Observar como un animal es perseguido por decenas de jinetes armados con picas, hasta campo abierto, donde le rodean y le lancean hasta que cae muerto, es una exhibición tan salvaje que no se puede permitir sólo por el hecho de que la antigüedad de este deprimente y salvaje espectáculo se remonte a la Edad Media. Tordesillas convierte así su fiesta en una degradación, en una crueldad, y eso, se mire como se mire, nunca podrá ser una fiesta en un país medianamente civilizado.
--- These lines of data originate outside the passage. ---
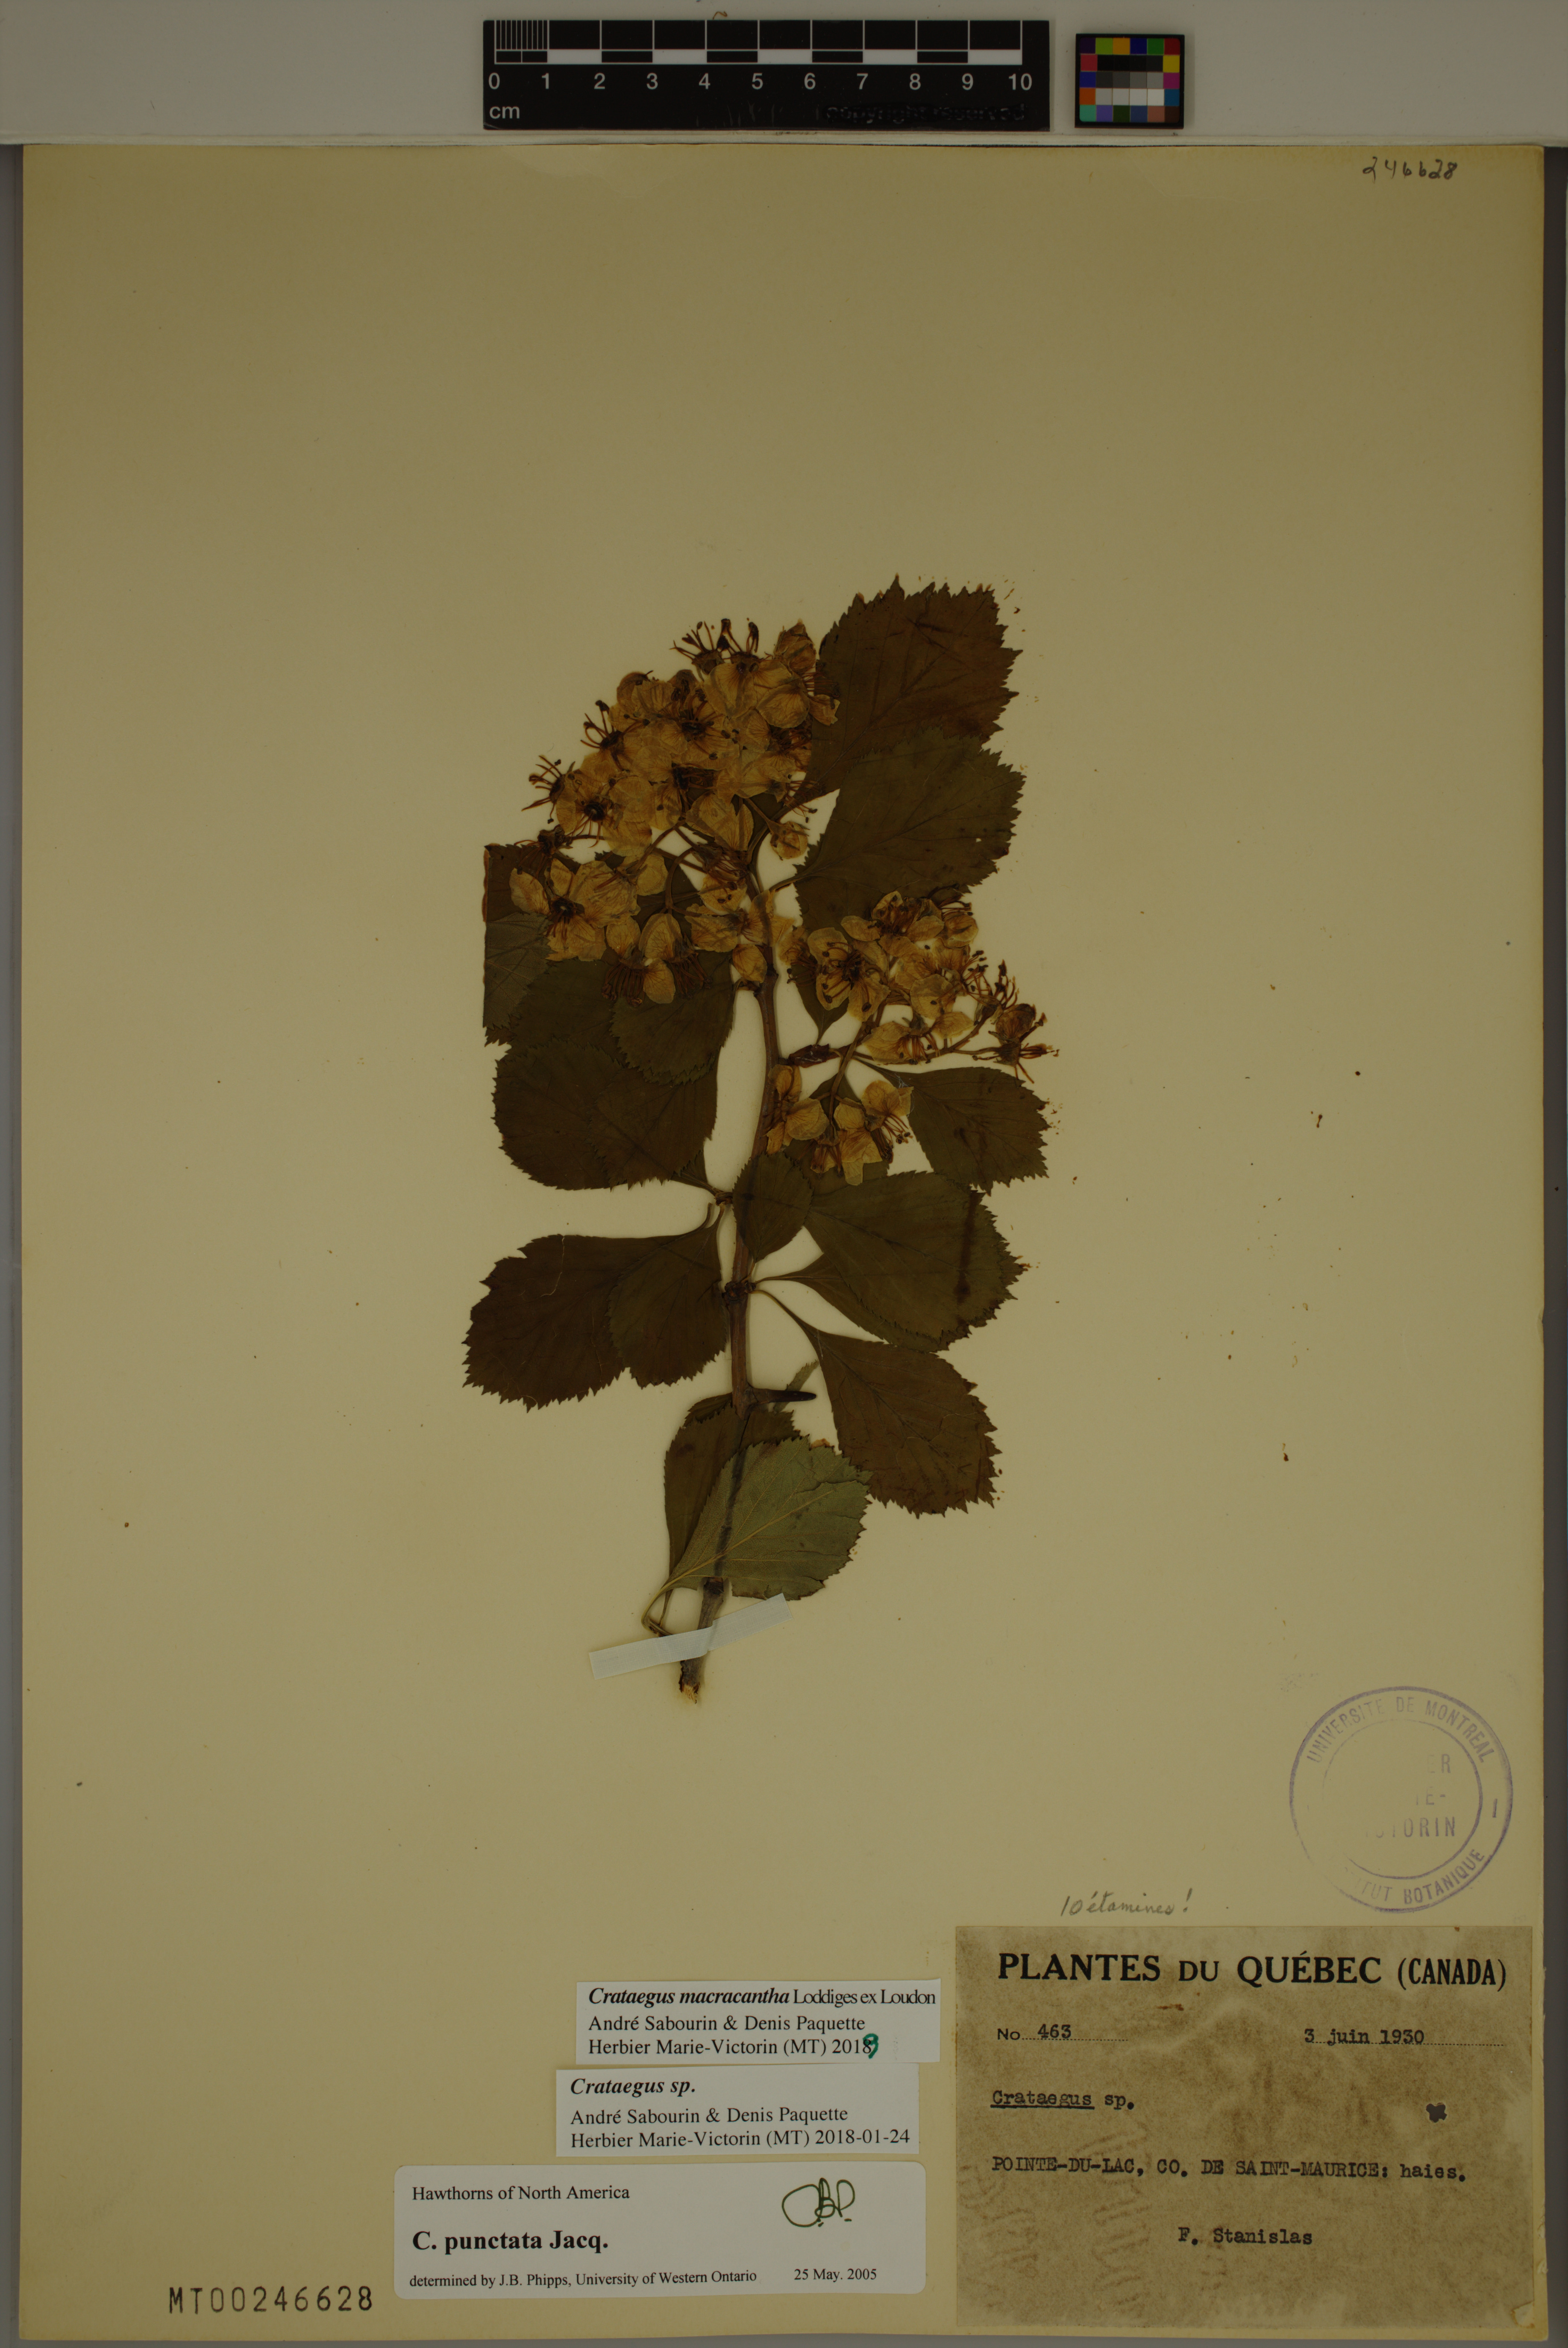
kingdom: Plantae
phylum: Tracheophyta
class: Magnoliopsida
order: Rosales
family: Rosaceae
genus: Crataegus
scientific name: Crataegus macracantha
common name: Large-thorn hawthorn
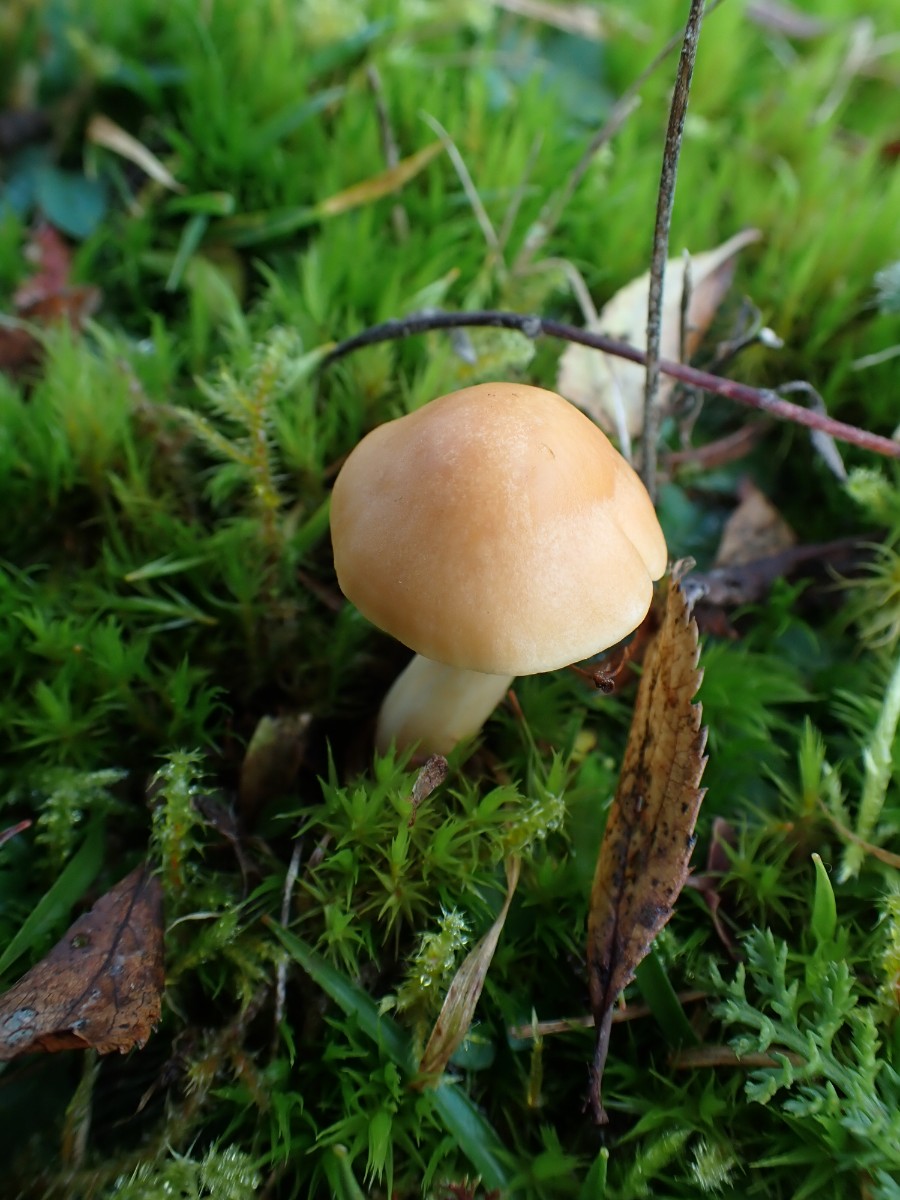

Las muchas personas que ese día se sentaron en las calles de Tordesillas para impedir que el toro llegara a la campa donde le esperaban los lancenos, forman parte de la sociedad del siglo XXI con unos códigos éticos, unos valores cívicos y una educación en el respeto a la naturaleza muy alejados de la Europa del Medievo.
Insisto, el pasado martes 16 de septiembre, una parte importante de la población de Tordesillas comandada por unos cuantos jinetes que cabalgaban lanza en ristre, festejó como viene siendo habitual cada año, una despiadada y brutal representación a costa de un toro de 600 kilos de peso, al que torturaron hasta la muerte sin que ni siquiera una manifestación animalista, que en contraposición se celebraba en aquellos momentos, pudiera impedirlo o, cuanto menos, lograra posibilitar una muerte exenta de sufrimiento al astado.
Obviamente, queda todavía mucho camino que recorrer para que nuestro país se pueda incorporar a la modernidad y a esa tarea estamos llamados desde un marcado respeto y, desde luego, sin acciones tan violentas como esta. Ante espectáculos tan deprimentes como este, muchos aficionados a las corridas de toros terminarán declarándose antitaurinos. Y yo, como muchos otros, con permiso de la autoridad competente, no queremos ni podemos quedarnos atrás.